Seolah terjebak dalam taman labirin, semacam sandi itu mengusik ketenangan Cake.
“Hm… tidakkah anda punya sedikit petunjuk?”
“W-well, saya sempat bertanya dengan Kak Lewis. Tapi saya gagal paham karena ia mengatakan hal aneh. Seperti, Pe-“
Cake menyuruhnya berhenti sebelum buku catatan kecil dan pena dipegangnya.
“Silahkan,”
“Menerima pesan tapi bukan kunjungan.”
“Hm… tipe – tipe ketua klub yang suka memberi PR.” Cake menaruh kembali buku catatan dan pena pada jas sakunya. “Yang terakhir, saat ini kami kesusahan menganggap kalau hantu adalah biang keroknya.

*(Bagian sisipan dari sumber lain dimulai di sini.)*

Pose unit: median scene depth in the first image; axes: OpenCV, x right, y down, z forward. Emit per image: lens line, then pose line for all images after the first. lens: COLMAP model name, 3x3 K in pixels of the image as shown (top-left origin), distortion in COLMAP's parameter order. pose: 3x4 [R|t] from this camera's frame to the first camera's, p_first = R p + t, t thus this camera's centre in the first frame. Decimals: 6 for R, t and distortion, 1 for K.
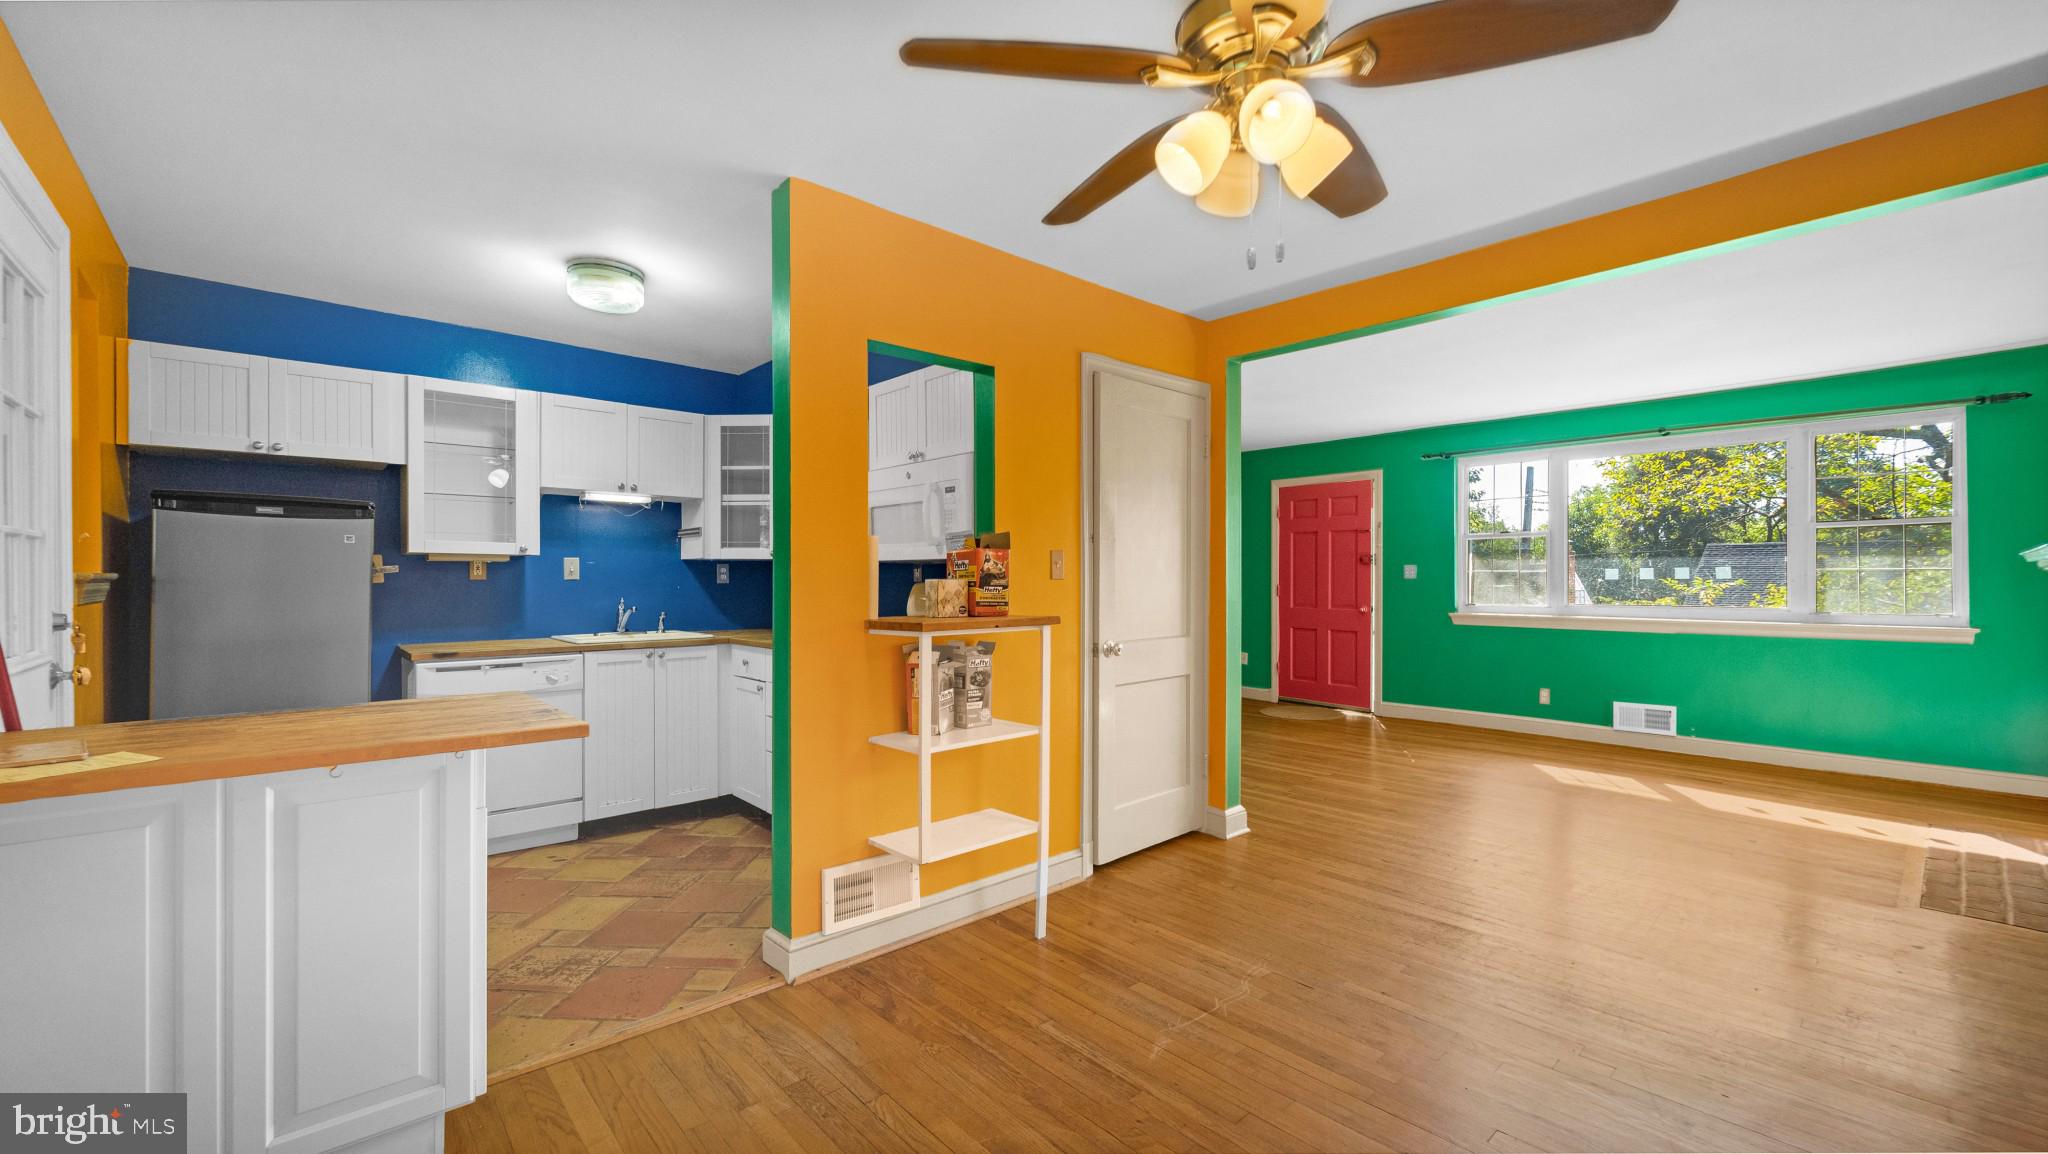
lens RADIAL K [[862.6, 0, 1114.0], [0, 862.6, 578.8], [0, 0, 1]] dist [-0.000362, -0.001435]
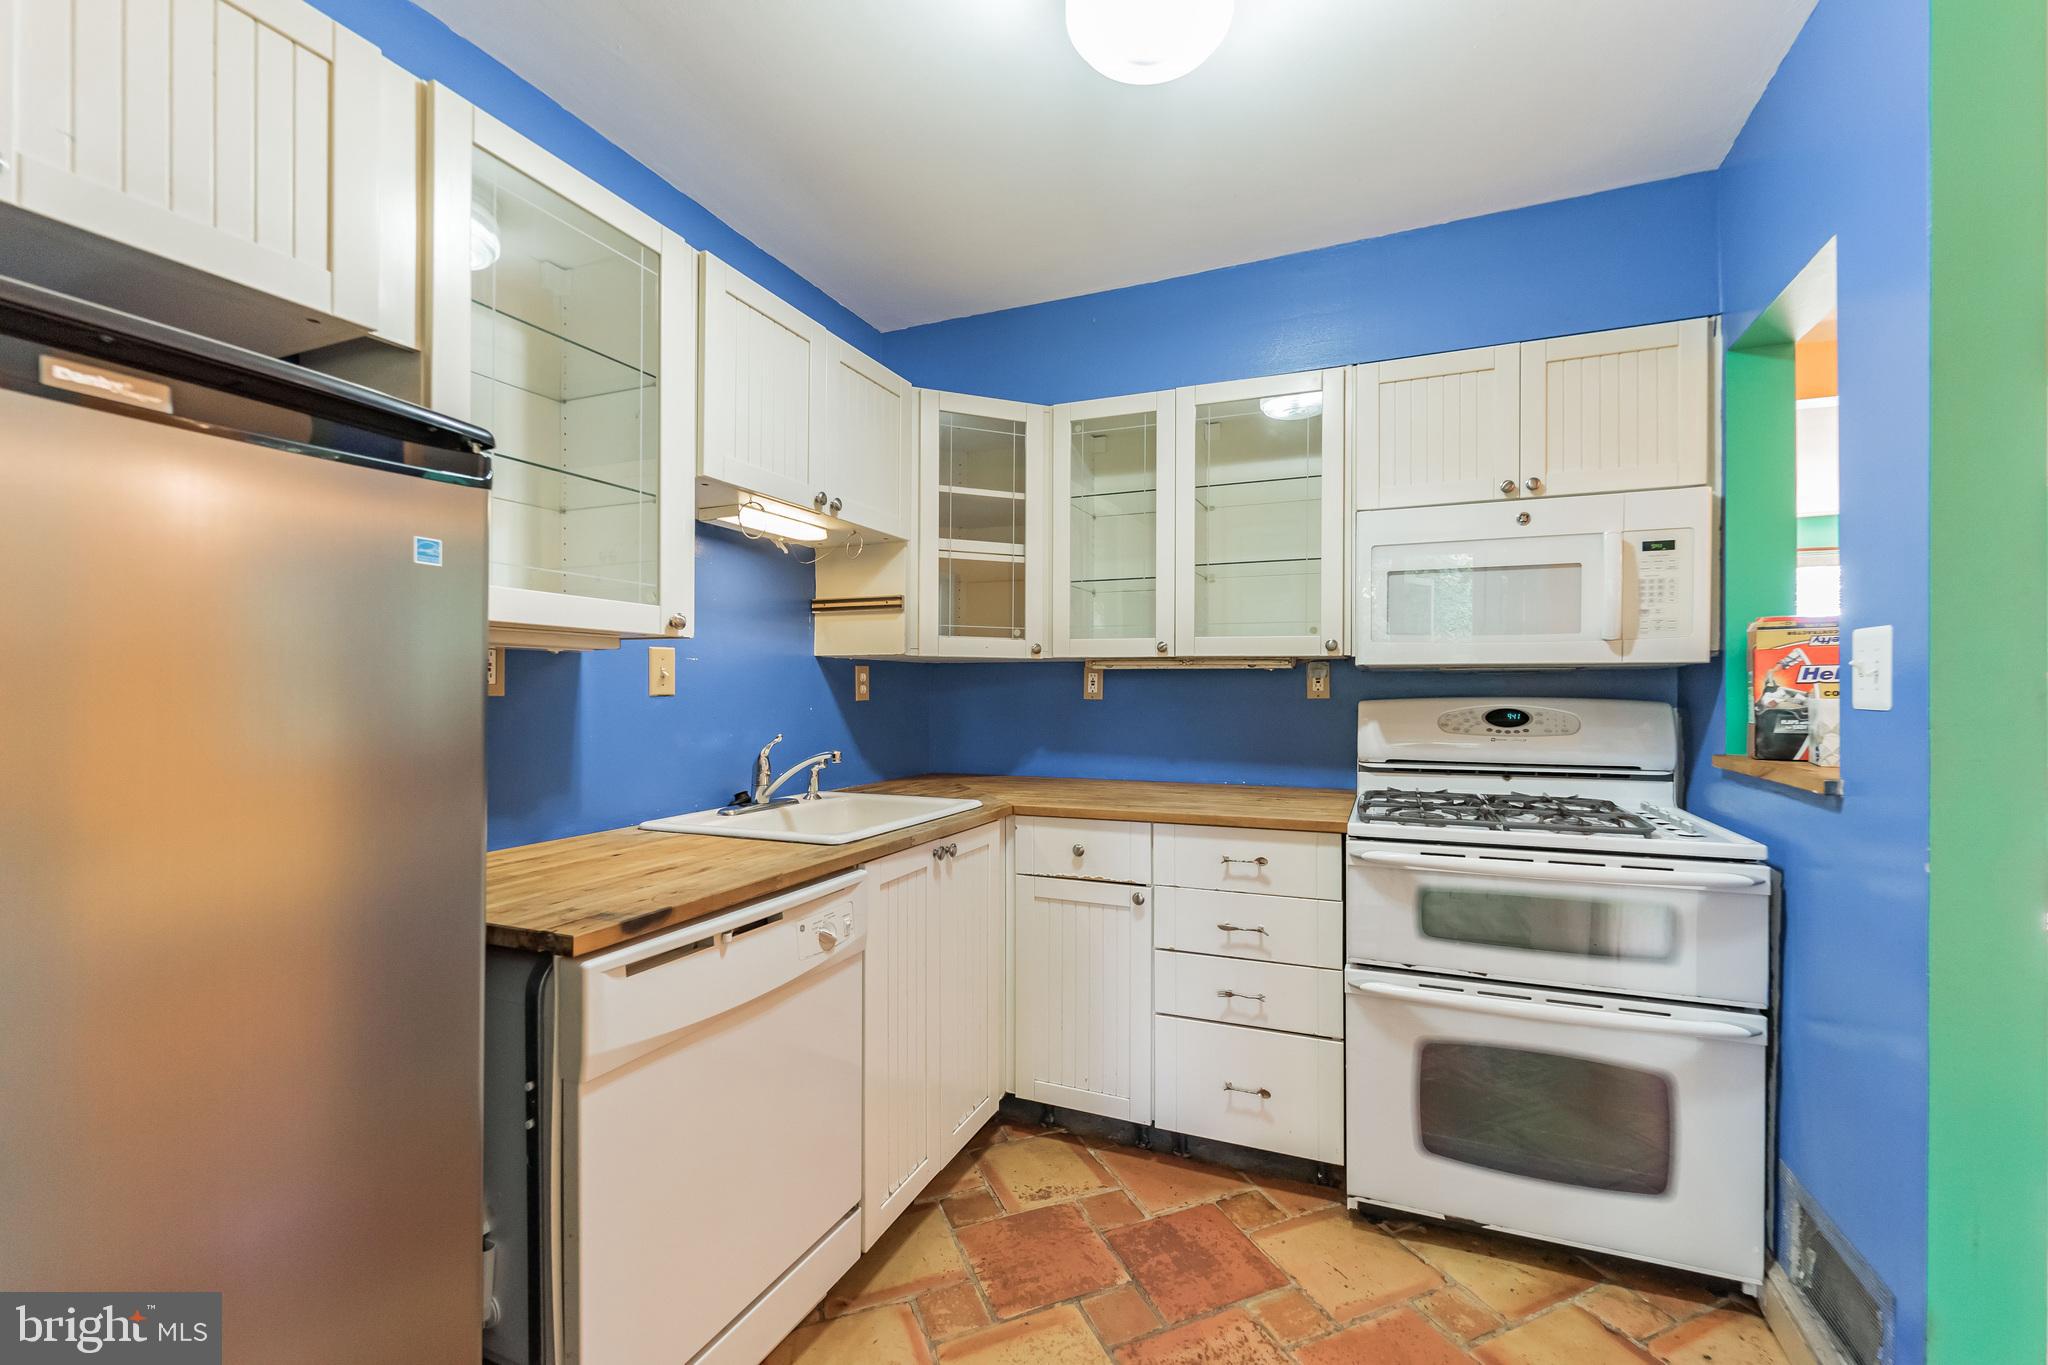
lens RADIAL K [[804.8, 0, 1028.4], [0, 804.8, 688.0], [0, 0, 1]] dist [-0.000183, 0.000081]
pose [[0.908152, 0.004235, 0.418618, -0.643577], [-0.004372, 0.999990, -0.000632, -0.003306], [-0.418617, -0.001256, 0.908162, 0.541633]]
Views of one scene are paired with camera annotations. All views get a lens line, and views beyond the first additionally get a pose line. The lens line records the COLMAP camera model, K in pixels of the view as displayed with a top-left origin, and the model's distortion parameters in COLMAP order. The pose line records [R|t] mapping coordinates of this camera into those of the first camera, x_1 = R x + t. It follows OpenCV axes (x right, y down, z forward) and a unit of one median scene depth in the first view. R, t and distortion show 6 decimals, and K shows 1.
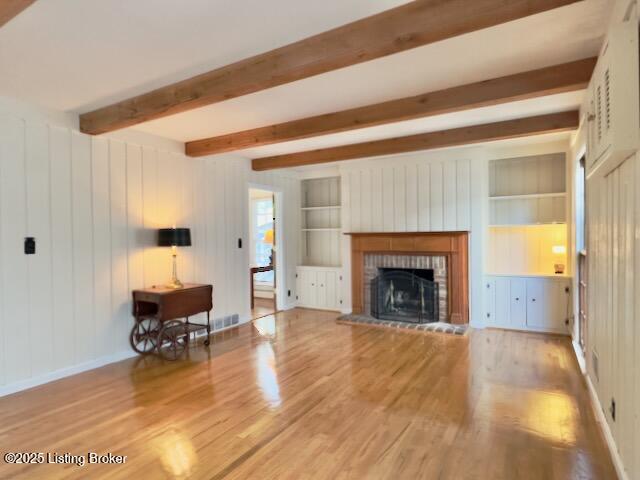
lens RADIAL K [[360.3, 0, 320.0], [0, 360.3, 240.0], [0, 0, 1]] dist [-0.001430, -0.000187]
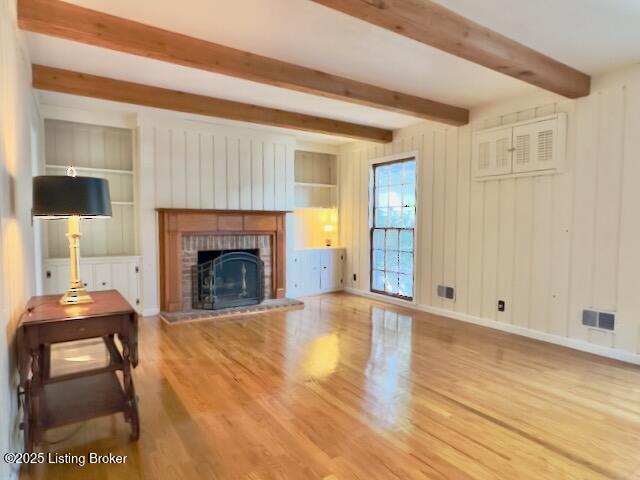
lens RADIAL K [[381.6, 0, 317.1], [0, 381.6, 240.9], [0, 0, 1]] dist [-0.002807, -0.000583]
pose [[0.450687, -0.031020, 0.892143, -0.537177], [-0.001074, 0.999376, 0.035292, 0.021776], [-0.892681, -0.016864, 0.450373, 0.369752]]
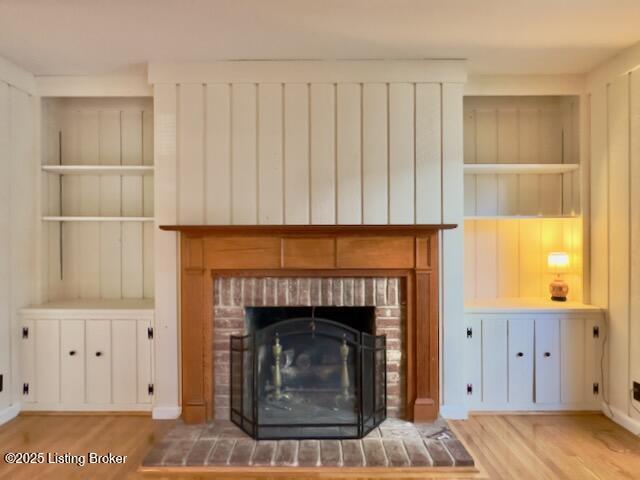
lens RADIAL K [[371.0, 0, 315.4], [0, 371.0, 240.6], [0, 0, 1]] dist [-0.001541, -0.000736]
pose [[0.866523, 0.004772, 0.499114, 0.009037], [-0.002361, 0.999982, -0.005462, -0.001049], [-0.499132, 0.003554, 0.866519, 0.603488]]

Apakah anda punya perkiraan lain?”
“Saat ini tidak ada seorang pun di pikiran saya,”
Cake mengangguk lalu mengcek arlojinya.
“Baiklah kalau begitu, terima kasih. Setelah ini tolong panggilkan enam orang langsung,”
Hedlych beranjak dari duduknya, sebelum pergi ia membungkuk sejenak mengucap terima kasih. Semenjak dua orang, Purcell dan Hedlych, meninggalkan ruangan itu, semakin banyak jarum yang menusuk kepala Cake.
“Dua gadis yang punya aura bertolak belakang. Satunya gugup satunya percaya diri. Aku tidak berpikir mereka berbohong. Tapi apa kau yakin tidak mengonfirmasi perkataan Nona Purcell, Cake?” ujar Madelaine.
“Aku hanya merasa kita bisa lakukan lebih dari itu. Masalahnya, sekarang aku mencium satu misteri lainnya. Entah berhubungan entah tidak. Tapi… well,” tambahnya. “Apa yang kau baca Mlle. Madelaine?”
Ia menyerahkan buku yang tebalnya hampir mirip dengan yang dibawa Cake.
“Ekspedisi Hutan Newcastleton? Ah, pohon dule untuk gantung diri?” Cake tampak tak terlalu tertarik.
“Entah kenapa penulisnya mengatakan ditulis melalui dokumentasi pribadi. Well, ceritanya juga klise,”
Namun saat Cake membuka halaman yang paling belakang, itu tak tertulis kode sama sekali.